Michael Taylor of the FDA gave a notable speech in London to the Global Food Safety Conference.
From my quick time evaluation of what he said, it is apparent the FDA has been thinking long and hard about the import provisions of the food safety law.
One opening graph spelled out this "loud and clear" intent:
"And I want to convey today one message loud and clear:
"The FDA Food Safety Modernization Act only heightens the imperative that we in the United States work in partnership with the global food safety community to meet the public’s high expectations for the safety of food, no matter its origin."
TK: What does that exactly mean? The U.S. will link hands with the capabilities of foreign governments? The FDA will rely on third party inspectors and auditing companies? Help us figure this out?
Probably all of the above.
Taylor used the phrase "carrying coals to Newcastle" in his thoughts of speaking to the food safety group about the global food safety system, the importance of third party auditors and the importance of integrating food safety into supply chain management.
Wait, you interject; what does carrying coals to Newcastle mean? Basically, to do something
To do something "pointless and superfluous." You wouldn't carry coals to Newcastle since there is much coal there already. Savvy?
"Carrying coals to Newcastle" and the meaning is somewhat akin to "preaching to the choir," a metaphor which Taylor later used.
These guys in the London conference know all about these topics. It is the rest of us that have some catching up to do....
Taylor's speech had a few interesting nuggets, primarily related to potentially expanded roles for third party inspectors and auditors. Here are a few select quotes:
"We also know that the food safety challenge and food safety solutions have to be understood and addressed globally, which is why and our new food safety law establishes a new paradigm for FDA’s oversight of imported food.
In fact, the globalization of the food supply was a major force driving passage of the Food Safety Modernization Act.
Consider just a few numbers: 15 percent of the entire U.S. food supply is imported, including about 50 percent of our fresh fruits, 20 percent of our vegetables, and 80 percent of our seafood.
It is for these reasons – high public expectations and expanding trade in food – that the effort to improve food safety and to build prevention in from farm to table is a global movement…and is good business."
TK: Especially good business for third party inspectors and auditors, I might add. Taylor later talks about the role of third-party inspectors...
"The key, however, is that the new law explicitly places primary responsibility for food safety – for prevention – on food producers and processors.
Think of it as supply chain management written into law."
TK: Later, Taylor continues...
"The new importer accountability provisions require importers to implement a foreign supplier verification program.

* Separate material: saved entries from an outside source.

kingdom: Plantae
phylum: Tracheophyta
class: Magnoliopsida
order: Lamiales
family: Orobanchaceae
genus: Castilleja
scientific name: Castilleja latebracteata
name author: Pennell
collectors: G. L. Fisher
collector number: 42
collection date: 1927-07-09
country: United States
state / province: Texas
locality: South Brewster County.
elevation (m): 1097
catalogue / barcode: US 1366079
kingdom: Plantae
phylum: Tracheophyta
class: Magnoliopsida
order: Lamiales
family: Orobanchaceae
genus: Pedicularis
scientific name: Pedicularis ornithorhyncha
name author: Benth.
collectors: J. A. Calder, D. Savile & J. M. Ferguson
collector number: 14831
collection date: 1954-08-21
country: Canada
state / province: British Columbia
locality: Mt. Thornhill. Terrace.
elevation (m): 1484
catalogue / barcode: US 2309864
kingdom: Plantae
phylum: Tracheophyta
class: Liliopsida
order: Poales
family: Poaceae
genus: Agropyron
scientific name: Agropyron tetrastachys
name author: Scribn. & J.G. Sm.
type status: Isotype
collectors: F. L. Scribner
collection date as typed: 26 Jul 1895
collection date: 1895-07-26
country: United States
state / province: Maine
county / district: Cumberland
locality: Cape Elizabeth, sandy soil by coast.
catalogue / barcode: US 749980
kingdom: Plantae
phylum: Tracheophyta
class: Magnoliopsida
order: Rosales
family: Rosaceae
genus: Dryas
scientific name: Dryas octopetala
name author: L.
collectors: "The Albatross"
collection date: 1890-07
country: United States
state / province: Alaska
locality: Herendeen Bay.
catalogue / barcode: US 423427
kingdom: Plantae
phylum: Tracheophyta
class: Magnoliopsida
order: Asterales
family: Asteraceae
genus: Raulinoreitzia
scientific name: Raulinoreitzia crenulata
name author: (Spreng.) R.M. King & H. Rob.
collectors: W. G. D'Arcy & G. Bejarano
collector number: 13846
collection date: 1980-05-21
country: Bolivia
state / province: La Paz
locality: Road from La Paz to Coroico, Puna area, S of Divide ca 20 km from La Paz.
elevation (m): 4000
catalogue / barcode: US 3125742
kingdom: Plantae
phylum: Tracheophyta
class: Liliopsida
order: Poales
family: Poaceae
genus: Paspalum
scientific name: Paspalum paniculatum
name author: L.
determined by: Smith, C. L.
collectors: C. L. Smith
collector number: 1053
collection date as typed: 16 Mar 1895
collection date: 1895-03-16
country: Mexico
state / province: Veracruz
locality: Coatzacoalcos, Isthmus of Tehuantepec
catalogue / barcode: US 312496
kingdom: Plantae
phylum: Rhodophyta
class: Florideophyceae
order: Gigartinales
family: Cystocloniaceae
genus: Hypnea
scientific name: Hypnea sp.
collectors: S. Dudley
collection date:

They will need to provide adequate assurance that imported foods have been produced under appropriate risk-based preventive controls that provide the same level of public health protection as those required of our domestic food industry.
This clarification and strengthening of the importer’s responsibility for food safety is the centerpiece of the new law’s import safety reform, but it is not the only thing.
Leveraging resources and preventing problems are also the guiding principles for an element of the new law that is no doubt of great interest to many of you here today. Namely, accredited third-party certification – which we see playing a crucial role in providing the assurances we all seek about the safety of globally-traded food.
Under the new law, we are charged with establishing a system for accrediting third-party auditors of foreign food facilities – auditors who can certify a firm’s or a facility’s compliance with U.S. standards with rigor, objectivity and transparency…and on whom FDA can rely as part of the food safety assurance system.
That is a tall order, but we intend to meet it.
And there will be plenty of issues, since the new law envisions multiple roles for third-party certification.
The first is to help importers meet their new responsibility to verify that the food they import into the United States is in compliance with U.S. standards. Some importing firms have integrated robust food safety verification procedures into their supply chain management systems and will likely be able to fulfill their verification responsibility on their own.
Others have not and may want to rely in whole or in part on the certifications of third-party auditors.
In either case, the critical issue is ensuring importers have the means to verify that their suppliers have systems in place to produce safe food.
Second, importers participating in the new law’s voluntary program for expediting the importation of food into the U.S. must accompany their food shipments with safety certifications. We expect that many companies will seek to participate in this program, and we must have an accredited third-party certification program in place to meet that demand.
Finally, FDA can require an accredited third-party certification as a prerequisite for the importation of high-risk foods into the U.S., and we will be prepared to do this when we believe it necessary to protect the health of our consumers.
So, you can see that we envision accredited third-party certification playing a vital role in our future food safety system.
You could say our goal is both straightforward and herculean:
A prevention-oriented, risk-based food safety system that protects our consumers from avoidable harm while preserving their access to the wide array of food choices made possible by today’s global food marketplace.
If we can do that, you may be thinking, maybe we can also do something about the weather."
TK: Taylor is talking blue sky, food safety regulations in the global context in a way that wasn't unpleasing to his audience. Messy details about how much this will cost the industry and how much man hours will be required haven't yet been unveiled. Indeed, as with Taylor's weather reference, it is the calm before the storm.